* _What this exercise asks_
(a) In the post about James W. Loewen's book, duplicate the stretch from "What does /his/" through "our President elect." word for word.
(b) Render this sentence from the post about James W. Loewen's book into Spanish: "Originally published in 1995, "Lies My Teacher Told Me" was required reading for my high school's American history class, so the content set the tone for the curriculum."

* _Extract provided_
..............................
What does /his/ think of James W. Loewen, author of "Lies My Teacher Told Me"?
Originally published in 1995, "Lies My Teacher Told Me" was required reading for my high school's American history class, so the content set the tone for the curriculum. I speculate the time I read that book (2004-2005) coincided with cultural progressivism's gaining traction from the Bush years. Progressives had decades of significant victories, especially in the 90s of which this book a product on that era's zeitgeist. Gore's loss and the outburst of Jingoism post-9/11 galvanized progressives to push for a bigger paradigm shift. They were hopeful Obama would bring back the Clinton years, but failed, especially now with our President elect.
Anyway...
..............................
Dataset records

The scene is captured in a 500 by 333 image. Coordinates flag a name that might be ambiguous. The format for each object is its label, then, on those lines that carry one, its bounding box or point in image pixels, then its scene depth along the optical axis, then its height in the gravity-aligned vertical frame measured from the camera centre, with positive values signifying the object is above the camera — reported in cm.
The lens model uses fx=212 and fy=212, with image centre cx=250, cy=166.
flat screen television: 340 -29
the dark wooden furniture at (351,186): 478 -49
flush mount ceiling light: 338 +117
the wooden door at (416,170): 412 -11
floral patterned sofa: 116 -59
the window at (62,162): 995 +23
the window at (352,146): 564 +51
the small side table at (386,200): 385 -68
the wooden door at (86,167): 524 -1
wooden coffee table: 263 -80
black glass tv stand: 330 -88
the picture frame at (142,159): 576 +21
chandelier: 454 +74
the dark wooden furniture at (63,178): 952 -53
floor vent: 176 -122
..............................
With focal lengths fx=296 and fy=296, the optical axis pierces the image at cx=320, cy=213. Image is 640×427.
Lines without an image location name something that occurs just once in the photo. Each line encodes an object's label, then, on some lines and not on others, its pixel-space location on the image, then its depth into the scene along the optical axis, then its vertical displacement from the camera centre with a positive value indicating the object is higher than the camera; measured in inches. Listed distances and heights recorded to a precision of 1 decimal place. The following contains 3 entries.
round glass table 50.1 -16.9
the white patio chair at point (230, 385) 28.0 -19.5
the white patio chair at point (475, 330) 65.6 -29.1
..............................
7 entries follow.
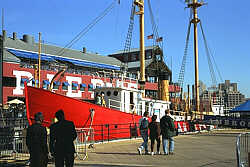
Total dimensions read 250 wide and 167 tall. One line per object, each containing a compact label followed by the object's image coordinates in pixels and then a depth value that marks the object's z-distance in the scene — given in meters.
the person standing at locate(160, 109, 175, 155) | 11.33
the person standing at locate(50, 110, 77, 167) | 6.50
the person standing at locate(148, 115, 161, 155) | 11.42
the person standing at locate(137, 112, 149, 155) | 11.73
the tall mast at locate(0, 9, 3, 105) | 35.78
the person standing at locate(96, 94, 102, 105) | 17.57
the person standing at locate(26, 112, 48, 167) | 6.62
..............................
* _Solutions to the problems_
(a)
What does /his/ think of James W. Loewen, author of "Lies My Teacher Told Me"?
Originally published in 1995, "Lies My Teacher Told Me" was required reading for my high school's American history class, so the content set the tone for the curriculum. I speculate the time I read that book (2004-2005) coincided with cultural progressivism's gaining traction from the Bush years. Progressives had decades of significant victories, especially in the 90s of which this book a product on that era's zeitgeist. Gore's loss and the outburst of Jingoism post-9/11 galvanized progressives to push for a bigger paradigm shift. They were hopeful Obama would bring back the Clinton years, but failed, especially now with our President elect.

(b) Publicado originalmente en 1995, "Lies My Teacher Told Me" era lectura obligatoria en la clase de historia estadounidense de mi escuela secundaria, así que su contenido marcó la pauta del plan de estudios.